Style Other / Ref.11431
CREIL-MONTEREAU FACTORY (attributed to) - Mantel garniture in the japanese taste with trompe l'oeil cloisonné
Width: 12'' ⅝ 32cm
Height: 22'' 56cm
Depth: 10'' ¼ 26cm
France, 19th century
Faience, polychrome enamel, gilt-bronze
Size of the clock: Height: 22'' 1/16 ; Width: 12'' 5/8 ; Depth: 10'' 1/4
Size of the lamps: Height: 30'' 5/16 ; Width: 7'' 1/16 ; Depth: 7'' 1/16
This exceptional polychrome faience mantle garniture, mounted in bronze, is made up of a clock and two petrol lamps. The rich decoration is drawn from a large ornamental vocabulary inspired by the Far East that was so popular in France during the last quarter of the 19th century. The clock is decorated with a large cockatoo perched on a long, slender leaf while the clock face is crowned with a nightingale in flight. The two lamps are decorated with wading birds in a lakeside setting. The scene is set upon a blue background painted with fine applied gold lines that simulate Chinese cloisonné.
The bronze mounts are extremely refined and each piece sits upon a four-legged base in the shape of elephant heads. The clock is surmounted by a large bronze Oriental Foo dog, a figure that was extremely popular in 19th century China. The influence of the Japanese style is evident in the motifs and the technique of “faux cloisonné” that consisted of painting a network of lines in gold on a blue ground that imitates cloisonné of the Far East.
Although unmarked, this mantle garniture is typical of the faience produced by the Creil-Montereau factory for the Escalier de Cristal.
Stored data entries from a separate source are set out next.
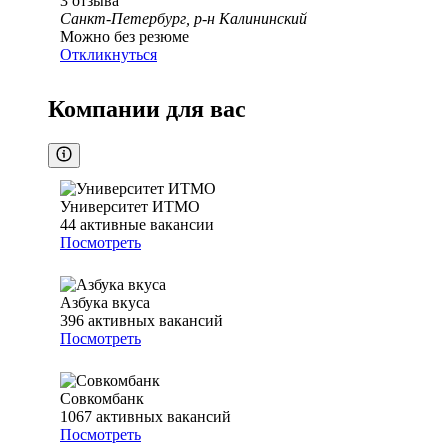
3
отзыва
Санкт-Петербург, р-н Калининский
Можно без резюме
Откликнуться
Компании для вас
Университет ИТМО
44
активные вакансии
Посмотреть
Азбука вкуса
396
активных вакансий
Посмотреть
Совкомбанк
1067
активных вакансий
Посмотреть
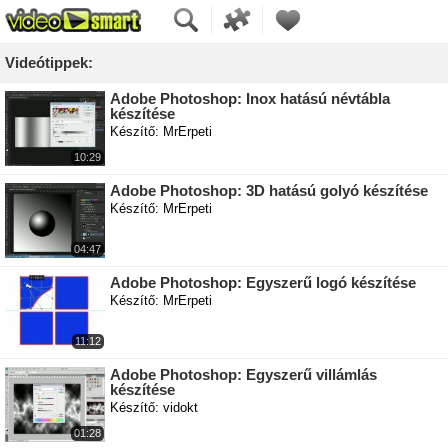
Videótippek:
Adobe Photoshop: Inox hatású névtábla
készítése
Készítő: MrErpeti
10:29
Adobe Photoshop: 3D hatású golyó készítése
Készítő: MrErpeti
04:47
Adobe Photoshop: Egyszerű logó készítése
Készítő: MrErpeti
11:12
Adobe Photoshop: Egyszerű villámlás
készítése
Készítő: vidokt
01:28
Founded in 1719, Montereau entered into partnership with Creil in 1840, which became “Lebeuf, Milliet and Company” in 1841. After the death of Louis Lebeuf, in July of 1876, Henri Félix Anatole Barluet, the director at Creil, became the Director General of the Société de la Manufacture de Creil et Montereau, which then took the name “Barluet and Company” until the death of Barluet, in 1884. This beautiful mantle garniture was produced during this period; several plates decorated in a similar manner and marked “B et Cie” are known to exist. It seems probable that this garniture was made for the retailer, Escalier de Cristal, the shop that was so renowned in the second half of the 19th century. The Escalier de Cristal actively participated in the development of Far Oriental taste by marketing small decorative objects and luxury furniture in the so-called “Japanese style.” Founded in 1804 by the widow Desarnaud, it was taken over by Pierre-Isidore Lahoche, an associate of her son-in-law, and became “Pannier, Lahoche and Company”, in 1867, when they relocated near the new Paris Opera. At the time, this was a fashionable neighborhood where elegant women and lovers of beautiful objects came to visit the prestigious shops in order to find furniture and precious items that would attest to their good taste and sophisticated lifestyle.